Uma linha enevoada
   
 
 
 

Já por várias semanas, temos olhado para os Dez mandamentos - especificamente, a correlação entre os cinco primeiros, inscritos em uma tábua, e os outros cinco, inscritos na segunda tábua. Vimos como o Sexto mandamento, "Não Matarás", é na verdade apenas outra forma de dizer "Eu sou o Senhor teu D'us"; como o sétimo mandamento espelha o segundo, que o oitavo está enraizado no terceiro, e assim por diante.

Isso nos leva ao quinto e ao décimo mandamento. Qual é a conexão entre eles? Eis o que diz o Midrash:

Está escrito: "Honra teu pai e tua mãe", e correspondendo a isso, está escrito: "Não cobiçarás." Isso é para ensinar-nos que a pessoa que cobiça terminará por ter um filho que amaldiçoa seu pai e sua mãe, e que honra alguém que não é seu [verdadeiro] pai.

Nos primeiros quatro grupos de mandamentos, vimos que a conexão é mais profunda - ao ponto de os dois mandamentos em cada "grupo" serem considerados como duas expressões do mesmo princípio. Estou portanto convencido que uma conexão similar está implícita nas palavras do Midrash acima mencionadas, embora eu tenha ainda de descobrir isso.

Enquanto isso, vamos discutir alguns paralelos que podem ser discernidos dos ditos dos Sábios e mestres chassídicos sobre estes dois mandamentos.
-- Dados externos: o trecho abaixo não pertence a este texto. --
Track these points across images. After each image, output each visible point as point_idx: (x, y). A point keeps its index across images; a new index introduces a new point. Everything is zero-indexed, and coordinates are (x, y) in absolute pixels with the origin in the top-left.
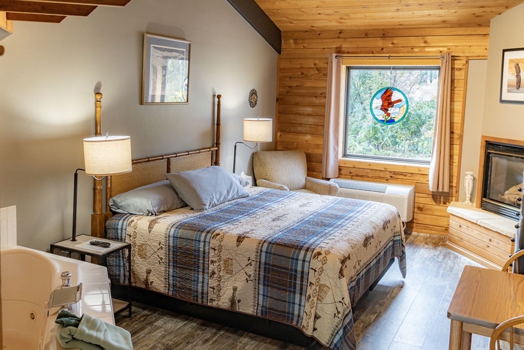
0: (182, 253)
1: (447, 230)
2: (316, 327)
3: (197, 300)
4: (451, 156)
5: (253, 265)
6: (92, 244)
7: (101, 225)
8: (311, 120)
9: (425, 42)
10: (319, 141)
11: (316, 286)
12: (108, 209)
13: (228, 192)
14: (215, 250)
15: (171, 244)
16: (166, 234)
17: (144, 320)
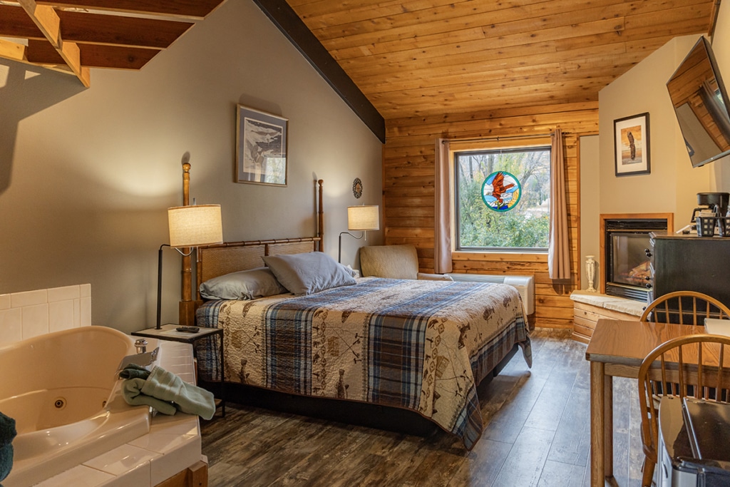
0: (281, 336)
1: (571, 322)
2: (436, 408)
3: (299, 391)
4: (570, 241)
5: (361, 342)
6: (179, 330)
7: (190, 313)
8: (420, 212)
9: (534, 121)
10: (429, 234)
11: (434, 359)
12: (199, 296)
13: (333, 278)
14: (318, 329)
15: (269, 328)
16: (262, 317)
17: (240, 419)
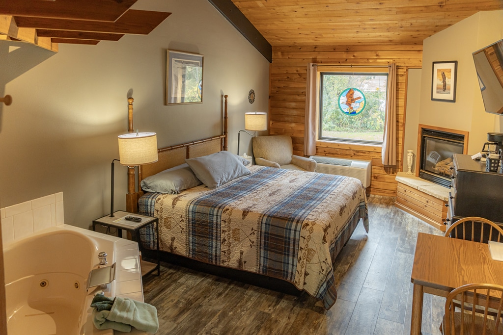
0: (199, 224)
1: (395, 192)
2: (306, 282)
3: (212, 262)
4: (397, 139)
5: (256, 234)
6: (127, 219)
7: (134, 201)
8: (295, 112)
9: (377, 55)
10: (301, 128)
11: (305, 251)
12: (140, 189)
13: (234, 172)
14: (225, 222)
15: (191, 218)
16: (186, 209)
17: (170, 278)
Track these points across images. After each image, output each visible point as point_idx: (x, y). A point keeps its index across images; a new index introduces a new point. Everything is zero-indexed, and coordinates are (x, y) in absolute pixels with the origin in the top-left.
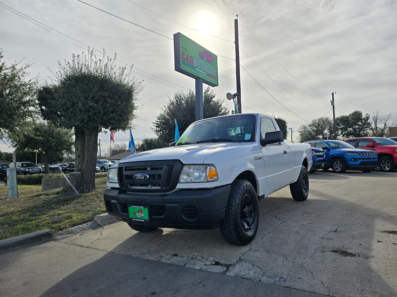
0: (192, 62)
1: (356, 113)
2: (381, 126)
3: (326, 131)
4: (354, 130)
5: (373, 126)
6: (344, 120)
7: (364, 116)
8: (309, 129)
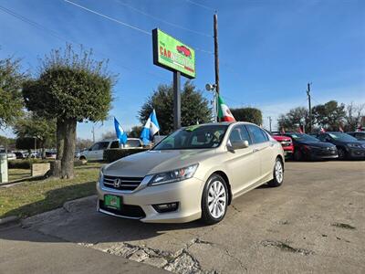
0: (169, 56)
1: (331, 102)
2: (355, 115)
3: (303, 120)
4: (330, 119)
5: (348, 115)
6: (320, 109)
7: (339, 105)
8: (287, 117)
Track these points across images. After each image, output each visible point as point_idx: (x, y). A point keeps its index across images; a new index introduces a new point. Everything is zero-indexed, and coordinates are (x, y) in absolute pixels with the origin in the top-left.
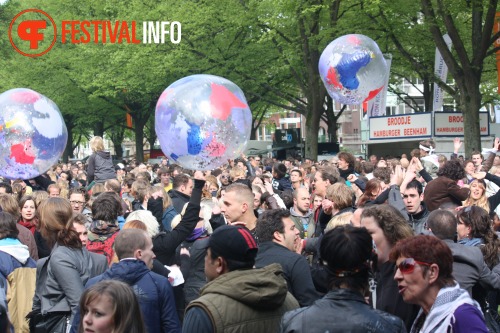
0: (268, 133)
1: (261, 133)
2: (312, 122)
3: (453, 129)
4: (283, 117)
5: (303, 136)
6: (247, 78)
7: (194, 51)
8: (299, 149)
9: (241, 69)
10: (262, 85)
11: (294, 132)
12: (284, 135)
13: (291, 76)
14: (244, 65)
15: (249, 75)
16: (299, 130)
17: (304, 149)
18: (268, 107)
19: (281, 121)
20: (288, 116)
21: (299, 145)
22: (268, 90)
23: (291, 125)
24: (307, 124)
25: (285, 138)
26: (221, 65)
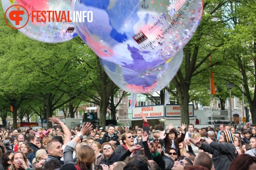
0: (80, 114)
1: (77, 115)
2: (103, 109)
3: (175, 113)
4: (88, 106)
5: (99, 116)
6: (70, 86)
7: (43, 73)
8: (96, 123)
9: (67, 82)
10: (78, 90)
11: (93, 114)
12: (89, 116)
13: (93, 86)
14: (68, 80)
15: (71, 85)
16: (96, 113)
17: (99, 123)
18: (80, 101)
19: (87, 108)
20: (91, 106)
21: (96, 121)
22: (81, 93)
23: (92, 111)
24: (100, 110)
25: (89, 117)
26: (57, 80)
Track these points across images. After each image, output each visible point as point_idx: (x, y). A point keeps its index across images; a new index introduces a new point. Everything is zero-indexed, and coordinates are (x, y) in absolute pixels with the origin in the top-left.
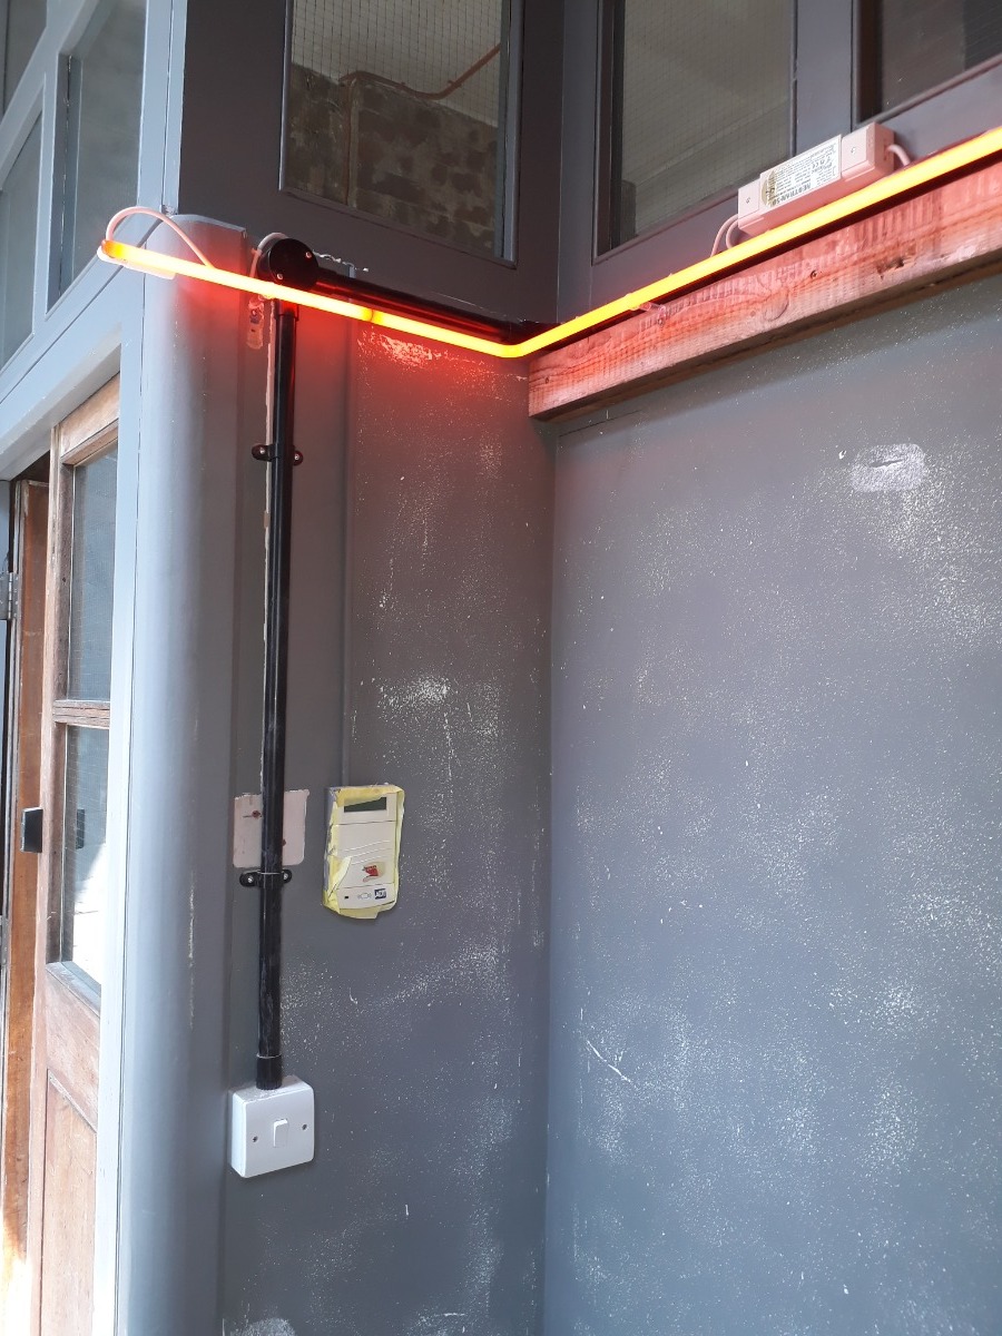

Como regra, os cinco mandamentos na primeira tábua falam de assuntos "entre o homem e D'us", ao passo que o segundo governa o relacionamento entre "o homem e seu semelhante". O quinto e o décimo mandamentos, entretanto, parecem exceções a esta regra.

"Honra teu pai e tua mãe" parece uma lei puramente social. Quanto ao décimo, "Não cobiçar a casa do próximo... Não cobiçar a mulher do próximo", isso não fala do caso no qual a pessoa age como resultado do desejo de quem cobiça - esta seria uma transgressão do oitavo mandamento (Não roubarás) ou do sétimo (Não cometerás adultério). Portanto, não é aparente que algo de prejudicial foi feito para o "próximo" em questão. De fato, sei que alguns proprietários de casas para quem o objetivo primordial para construir sua casa foi que ela seria cobiçada pelos vizinhos. Desejar o que não pertence a você parece mais um pecado contra D'us (mostrando insatisfação com aquilo que Ele lhe concedeu) ou contra si mesmo (azedando as bênçãos da vida com esforços mal dirigidos) que contra o próximo.

Talvez, então, "Honra teu pai" realmente pertença à segunda tábua, e "Não cobiçar" deveria ter sido escrito na primeira?


Há dois ensinamentos chassídicos os quais, acredito, lançam alguma luz sobre estes dois mandamentos "mal colocados".

Os antigos filósofos formularam uma regra segundo a qual "uma coisa finita não pode possuir uma qualidade infinita". Mas os mestres chassídicos enfatizam que o ser humano (portanto, algo finito) viola esta lei ao possuir o infinito poder da procriação - o poder de produzir filhos, que por sua vez darão à luz mais filhos, ad infinitum. (A finidade do universo físico no tempo e no espaço podem impor limites externos, mas o potencial em si é infinito).É por esta razão que um casamento é chamado de "um edifício eterno" e a união matrimonial é considerada a mais divina das realizações humanas.

O segundo ensinamento chassídico diz respeito ao poder do pensamento. O plano físico no qual nós interagimos uns com os outros - dizem os mestres chassídicos - é apenas a camada mais externa da realidade, por trás da qual jaz uma sucessão de seres mais profundos e espirituais, sobre os quais também afetamos e somos afetados pelos atos das almas do próximo. Aquilo que dizemos e mesmo aquilo que pensamos uns sobre os outros tem um efeito profundo - mesmo se jamais levar à ação, e mesmo se a pessoa sobre quem se pensa ou fala permanece sem saber o que seu próximo pensou ou falou sobre ela.

Em outras palavras, honrar seu pai e mãe significa honrar o que há de divino no homem (que é aquilo que faz deles seu pai ou mãe), e abster-se de cobiçar, mesmo que apenas em pensamento, aquilo que por direito é de seu próximo, significa reconhecer que seu relacionamento com ele vai além do plano físico e visível, para incluir seu ser espiritual e sua alma.

Portanto, embora as duas tábuas delineiem os respectivos reinos do humano e do divino, o mandamento conclusivo em cada tábua demonstra que a linha entre eles é bem menos clara e rígida do que poderíamos supor.